(Information given Opens)
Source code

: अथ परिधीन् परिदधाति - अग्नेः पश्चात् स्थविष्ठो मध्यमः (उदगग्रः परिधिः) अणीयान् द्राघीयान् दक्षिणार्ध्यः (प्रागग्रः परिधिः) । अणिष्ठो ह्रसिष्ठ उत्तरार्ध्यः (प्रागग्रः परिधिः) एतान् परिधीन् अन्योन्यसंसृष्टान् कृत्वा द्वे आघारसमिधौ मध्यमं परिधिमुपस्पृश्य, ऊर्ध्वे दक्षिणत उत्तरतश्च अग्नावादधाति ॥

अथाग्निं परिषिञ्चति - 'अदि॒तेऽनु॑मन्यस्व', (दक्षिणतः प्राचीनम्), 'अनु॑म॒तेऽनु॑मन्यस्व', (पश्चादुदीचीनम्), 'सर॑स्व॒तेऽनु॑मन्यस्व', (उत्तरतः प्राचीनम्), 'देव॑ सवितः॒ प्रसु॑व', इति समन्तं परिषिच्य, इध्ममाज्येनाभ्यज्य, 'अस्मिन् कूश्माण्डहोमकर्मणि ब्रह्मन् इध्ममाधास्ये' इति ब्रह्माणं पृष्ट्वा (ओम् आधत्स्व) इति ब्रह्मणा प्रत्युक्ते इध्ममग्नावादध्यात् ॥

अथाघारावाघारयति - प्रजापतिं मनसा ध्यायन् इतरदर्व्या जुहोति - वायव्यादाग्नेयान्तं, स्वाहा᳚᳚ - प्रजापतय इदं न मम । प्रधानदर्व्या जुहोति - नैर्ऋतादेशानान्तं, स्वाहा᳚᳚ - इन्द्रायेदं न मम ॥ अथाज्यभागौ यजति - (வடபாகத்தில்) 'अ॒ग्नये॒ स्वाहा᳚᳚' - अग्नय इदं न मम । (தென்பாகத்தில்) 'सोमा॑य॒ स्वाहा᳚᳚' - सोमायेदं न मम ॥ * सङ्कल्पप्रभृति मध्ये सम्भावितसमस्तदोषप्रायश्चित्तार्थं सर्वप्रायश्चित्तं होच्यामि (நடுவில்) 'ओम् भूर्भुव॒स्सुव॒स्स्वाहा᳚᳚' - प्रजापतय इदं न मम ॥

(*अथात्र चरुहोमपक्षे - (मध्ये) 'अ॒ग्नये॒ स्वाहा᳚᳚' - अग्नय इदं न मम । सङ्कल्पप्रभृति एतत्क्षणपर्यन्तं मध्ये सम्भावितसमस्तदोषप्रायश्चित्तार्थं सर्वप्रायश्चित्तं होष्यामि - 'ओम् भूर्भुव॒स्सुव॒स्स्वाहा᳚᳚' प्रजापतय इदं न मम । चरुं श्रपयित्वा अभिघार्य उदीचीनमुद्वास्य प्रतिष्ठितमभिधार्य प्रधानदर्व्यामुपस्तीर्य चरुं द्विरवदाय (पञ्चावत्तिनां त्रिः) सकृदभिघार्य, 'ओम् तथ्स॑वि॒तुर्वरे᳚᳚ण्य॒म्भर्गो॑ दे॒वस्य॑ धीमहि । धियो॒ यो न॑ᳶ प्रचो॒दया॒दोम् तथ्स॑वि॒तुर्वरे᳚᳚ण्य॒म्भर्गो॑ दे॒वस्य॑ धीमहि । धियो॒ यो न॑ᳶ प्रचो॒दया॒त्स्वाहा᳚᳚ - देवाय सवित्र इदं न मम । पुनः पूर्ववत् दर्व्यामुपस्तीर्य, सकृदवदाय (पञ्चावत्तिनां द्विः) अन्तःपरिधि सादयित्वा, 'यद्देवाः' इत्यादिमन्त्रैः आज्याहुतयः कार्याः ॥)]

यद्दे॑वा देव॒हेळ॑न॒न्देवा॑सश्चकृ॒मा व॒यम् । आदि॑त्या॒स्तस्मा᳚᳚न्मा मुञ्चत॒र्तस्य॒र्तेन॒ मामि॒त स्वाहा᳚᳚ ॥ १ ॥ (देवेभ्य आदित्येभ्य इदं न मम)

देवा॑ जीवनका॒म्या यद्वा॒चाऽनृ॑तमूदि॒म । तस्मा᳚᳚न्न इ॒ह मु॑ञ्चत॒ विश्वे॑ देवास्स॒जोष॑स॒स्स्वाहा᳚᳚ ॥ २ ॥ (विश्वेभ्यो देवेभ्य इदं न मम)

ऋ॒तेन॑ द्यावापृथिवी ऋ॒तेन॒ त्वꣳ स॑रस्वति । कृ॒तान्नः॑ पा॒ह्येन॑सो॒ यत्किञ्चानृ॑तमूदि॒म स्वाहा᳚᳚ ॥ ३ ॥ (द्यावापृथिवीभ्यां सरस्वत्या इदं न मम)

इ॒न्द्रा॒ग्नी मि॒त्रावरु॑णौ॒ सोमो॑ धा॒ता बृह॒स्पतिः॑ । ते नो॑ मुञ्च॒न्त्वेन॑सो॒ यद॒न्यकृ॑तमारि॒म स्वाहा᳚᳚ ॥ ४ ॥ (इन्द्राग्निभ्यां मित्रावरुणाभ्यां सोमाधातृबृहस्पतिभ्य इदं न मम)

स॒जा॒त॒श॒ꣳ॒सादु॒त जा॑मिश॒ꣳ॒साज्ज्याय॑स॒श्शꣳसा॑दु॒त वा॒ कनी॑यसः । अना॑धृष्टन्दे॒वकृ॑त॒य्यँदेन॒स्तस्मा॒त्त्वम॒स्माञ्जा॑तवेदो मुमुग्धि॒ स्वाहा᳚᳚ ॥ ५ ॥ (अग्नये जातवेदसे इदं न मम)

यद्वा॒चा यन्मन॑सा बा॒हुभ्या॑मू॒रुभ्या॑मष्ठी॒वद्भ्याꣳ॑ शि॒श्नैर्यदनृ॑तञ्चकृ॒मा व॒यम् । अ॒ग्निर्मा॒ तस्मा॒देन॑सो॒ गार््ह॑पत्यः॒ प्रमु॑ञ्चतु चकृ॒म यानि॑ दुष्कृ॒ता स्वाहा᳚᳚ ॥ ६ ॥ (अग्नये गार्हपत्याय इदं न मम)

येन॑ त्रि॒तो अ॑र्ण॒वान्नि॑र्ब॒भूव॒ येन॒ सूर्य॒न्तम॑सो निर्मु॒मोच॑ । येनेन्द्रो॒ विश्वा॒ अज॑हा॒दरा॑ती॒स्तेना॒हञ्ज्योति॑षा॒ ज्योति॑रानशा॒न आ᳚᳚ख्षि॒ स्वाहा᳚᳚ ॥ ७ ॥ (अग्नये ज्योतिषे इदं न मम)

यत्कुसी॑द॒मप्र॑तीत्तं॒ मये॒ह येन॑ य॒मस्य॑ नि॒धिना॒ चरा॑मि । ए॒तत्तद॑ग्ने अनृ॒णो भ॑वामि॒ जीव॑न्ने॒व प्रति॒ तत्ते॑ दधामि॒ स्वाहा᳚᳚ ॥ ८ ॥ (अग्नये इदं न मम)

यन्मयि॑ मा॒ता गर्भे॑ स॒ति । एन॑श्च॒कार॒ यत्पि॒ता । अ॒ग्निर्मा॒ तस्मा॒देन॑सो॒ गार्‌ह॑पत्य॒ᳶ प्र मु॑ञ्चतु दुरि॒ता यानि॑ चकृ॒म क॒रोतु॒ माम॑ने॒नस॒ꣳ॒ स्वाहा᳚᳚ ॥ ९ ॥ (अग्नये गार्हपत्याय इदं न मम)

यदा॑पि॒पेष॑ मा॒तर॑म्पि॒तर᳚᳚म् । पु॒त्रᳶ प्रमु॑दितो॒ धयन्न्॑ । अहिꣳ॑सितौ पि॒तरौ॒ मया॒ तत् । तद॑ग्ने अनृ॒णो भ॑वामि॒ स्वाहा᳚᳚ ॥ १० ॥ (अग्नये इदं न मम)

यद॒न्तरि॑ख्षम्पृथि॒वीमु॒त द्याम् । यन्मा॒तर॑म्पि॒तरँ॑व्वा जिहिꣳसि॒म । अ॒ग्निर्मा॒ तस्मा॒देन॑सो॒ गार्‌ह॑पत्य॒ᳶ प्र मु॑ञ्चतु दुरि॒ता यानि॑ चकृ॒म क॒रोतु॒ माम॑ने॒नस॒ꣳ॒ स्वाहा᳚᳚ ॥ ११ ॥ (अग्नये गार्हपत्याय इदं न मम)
(Information given Closes)
= About this task =
None of the lines before the one containing "यदा॑पि॒पेष॑ मा॒तर॑म्पि॒तर᳚᳚म् ।" belong in the answer; reproduce that line and all later lines of the records exactly.

= Exercise response =
यदा॑पि॒पेष॑ मा॒तर॑म्पि॒तर᳚᳚म् । पु॒त्रᳶ प्रमु॑दितो॒ धयन्न्॑ । अहिꣳ॑सितौ पि॒तरौ॒ मया॒ तत् । तद॑ग्ने अनृ॒णो भ॑वामि॒ स्वाहा᳚᳚ ॥ १० ॥ (अग्नये इदं न मम)

यद॒न्तरि॑ख्षम्पृथि॒वीमु॒त द्याम् । यन्मा॒तर॑म्पि॒तरँ॑व्वा जिहिꣳसि॒म । अ॒ग्निर्मा॒ तस्मा॒देन॑सो॒ गार्‌ह॑पत्य॒ᳶ प्र मु॑ञ्चतु दुरि॒ता यानि॑ चकृ॒म क॒रोतु॒ माम॑ने॒नस॒ꣳ॒ स्वाहा᳚᳚ ॥ ११ ॥ (अग्नये गार्हपत्याय इदं न मम)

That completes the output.